Elle n’a rien dit en nous voyant ensemble, Katerína et moi, alors que je pense que son réseau d’informateurs a également dû l’informer de ça.

Katerína m’a pris le bras d’un air de propriétaire et en rajoute une couche.

— C’est une super idée, tu ne trouves pas ? Ça fait un moment que je voulais me diversifier de ce côté de l’île. Alors, je vais peut-être en profiter pour ouvrir un 2ème café là-bas.

Eléni répond que c’est une excellente nouvelle. Ça va donner une direction différente pour le développement de l’île. Loin du tourisme de masse qui défigure le paysage.

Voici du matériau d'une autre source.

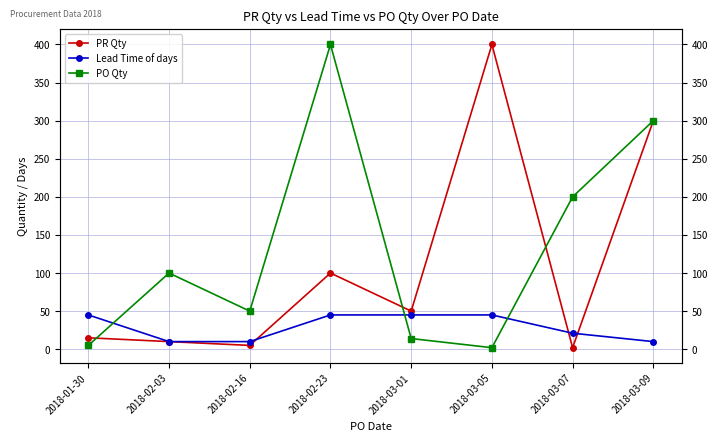

At which category is the sum across all series the highest?

2018-03-09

— Et je vous fais confiance, Olivier. Vous saurez en faire quelque chose de bien. Un peu haut de gamme, avec des gens qui consomment plus que ceux du camping ou que les jeunes qui profitent des aides du gouvernement et s’entassent dans un studio puis ne dépensent pas un sou dans les boutiques ou les restaurants.

Elle me vouvoie. Comme s’il ne s’était rien passé entre nous. Comme si je ne l’avais jamais vue nue.

Après quelques minutes, nous nous éloignons avec Katerína. J’ai de la peine à savoir ce que pense vraiment Eléni de la situation. De mon retour sur l’île. De ma volonté manifeste d’y rester au moins un moment. Et de ma relation avec sa sœur. Est-ce qu’elle considère que je l’ai trahie ? Est-ce qu’elle s’en réjouit un peu, car cela évite les commérages à son sujet ? Sans compter que ça doit aussi rassurer Giórgos.

Je ne l’ai pas vu dans la foule, mais il considère sans doute que ce genre de célébration n’est qu’une distraction pour les enfants et les femmes. Il doit être en train de boire un coup au bistrot avec ses potes.

Je suis rassuré. La rencontre avec Eléni s’est plutôt bien passée. Il n’y a pas eu de clash. Je n’ai pas senti de regards hostiles à mon égard. Juste une curiosité peut-être de me voir au bras de Katerína, qui paraît vivre sa meilleure vie.

Elle resplendit, sourit à tout le monde. Elle semble fière de parader avec moi en public et de montrer à tous qu’elle l’a enfin emporté sur sa sœur.